Ненастным мартовским вечером прямо из кузни Шурша прибежал к нам и, дергаясь от ярости, не совсем связно сообщил:
— Опять поперли к царю. С хоругвями и иконами да еще попа Гапона впереди выставили… Ко дворцу пришли, на колени встали! Ну он им и всыпал горячего. Тыщи убитых и раненых…
— Да кто? Кто? — спросил, расширив глаза, отец.
— Да кто же… Царь! Вот кто! Бумагу ему написали: «Царь-батюшка! Вызволи нас из нужды — пропадаем. Притесняют нас! Заступись». Ну он их и вызволил. Кровью умылись. Попишка поганый Гапон — рясу в руки да драла, а наши легковеры легли на улицах.
Мать перекрестилась:
— Спаси и помилуй. Что же такое делается?
— Значит, опять был бунт? — спросил отец.
— Да не бунт, темная голова! Если бы бунт или забастовка — куда ни шло, а то мирное шествие. С гимном шли. Слыхал я еще зимой что-то, но не верил, а вчера в Ростове от тех, кто в Питере был, узнал все подробности.
Шурша осекся, решив, что выболтал лишнее, приложил палец к губам, но тут же крикнул:
— Вы уши не развешивайте, орловские, и нишкните, помалкивайте! Слышите? Ничего я вам не говорил! Замрите, если хотите благополучно дожить век в степи своей. Эх, пропадешь тут с вами!
Шурша забегал по комнатушке, замахал руками.
— Два года я просидел в этой дыре. Ах, я сукин сын! Подлец! Товарищей забыл, кровь свою забыл! К молотилке армянской пристроился, гудочками занимался. Нет, нет, нет! Завтра же — в Юзовку! Шурша еще покажет себя!
И выбежал, хлопнув дверью.
Он скрылся из хутора ночью. Никто не видел, куда он ушел.
Отец стал менее доверчив к людям, сердитее нападал на хозяев и всяких праздношатающихся, никчемных людей. Зато охотнее зазывал тех, кто приносил в хутор разумное, ободряющее слово.
Многих «хожалых» отец зло высмеивал и выпроваживал.
Как видно, добрые семена Коршунова и беспокойные — Шурши давали первые, еще неуверенные всходы.

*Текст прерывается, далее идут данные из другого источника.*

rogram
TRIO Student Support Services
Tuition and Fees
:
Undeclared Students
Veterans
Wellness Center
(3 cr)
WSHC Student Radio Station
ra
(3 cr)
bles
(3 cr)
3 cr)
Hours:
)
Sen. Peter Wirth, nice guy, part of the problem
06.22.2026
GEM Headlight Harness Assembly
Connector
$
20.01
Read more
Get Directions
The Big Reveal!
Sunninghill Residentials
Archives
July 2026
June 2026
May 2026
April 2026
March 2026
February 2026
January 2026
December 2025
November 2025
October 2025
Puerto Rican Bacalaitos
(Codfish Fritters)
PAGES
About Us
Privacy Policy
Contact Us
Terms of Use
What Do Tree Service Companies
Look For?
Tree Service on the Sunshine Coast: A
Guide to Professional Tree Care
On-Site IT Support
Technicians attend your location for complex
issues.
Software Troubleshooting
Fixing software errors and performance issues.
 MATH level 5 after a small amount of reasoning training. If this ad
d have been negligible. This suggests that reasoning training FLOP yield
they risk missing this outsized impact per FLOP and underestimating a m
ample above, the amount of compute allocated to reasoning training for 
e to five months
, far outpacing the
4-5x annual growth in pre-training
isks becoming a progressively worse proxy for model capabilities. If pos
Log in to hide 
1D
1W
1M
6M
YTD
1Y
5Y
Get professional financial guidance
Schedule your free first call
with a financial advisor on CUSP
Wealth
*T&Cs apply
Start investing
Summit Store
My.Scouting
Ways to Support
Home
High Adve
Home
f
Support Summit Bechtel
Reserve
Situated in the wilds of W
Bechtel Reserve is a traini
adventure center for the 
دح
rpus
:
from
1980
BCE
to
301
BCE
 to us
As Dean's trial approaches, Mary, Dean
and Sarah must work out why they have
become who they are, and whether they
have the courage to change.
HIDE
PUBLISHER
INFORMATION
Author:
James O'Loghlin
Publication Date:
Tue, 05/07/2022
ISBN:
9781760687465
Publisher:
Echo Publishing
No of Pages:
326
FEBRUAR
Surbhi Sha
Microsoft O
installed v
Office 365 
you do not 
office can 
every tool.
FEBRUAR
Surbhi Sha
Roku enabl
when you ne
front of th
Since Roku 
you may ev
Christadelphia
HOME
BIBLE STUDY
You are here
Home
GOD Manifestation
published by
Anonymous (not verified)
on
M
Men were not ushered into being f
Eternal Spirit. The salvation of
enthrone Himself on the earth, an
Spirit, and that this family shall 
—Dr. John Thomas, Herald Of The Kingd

Вот стоит у окон нашей мазанки здоровенный детина в серой холщовой хламиде, в опорках, русая с проседью борода до пояса, нечесаные патлы до плеч, из-под мохнатых выгоревших на солнце бровей настороженно и дерзко выглядывают маленькие диковатые глаза вечного бродяги, под ними дряблые мешки, нос на конце горит, как стручок красного перца, — видать, обладатель его лихо заливает горькую.
На широченной груди странника — диковинное приспособление: плоский старинный штоф из-под водки, а в нем — хитроумно помещенная модель Киево-Печерской лавры и миниатюрная иконка богоматери. Модель из дешевого цыганского «золота» горит, переливается на солнце. Я поражен видом этой заманчивой игрушки, прилипаю к ней взглядом, не могу оторваться.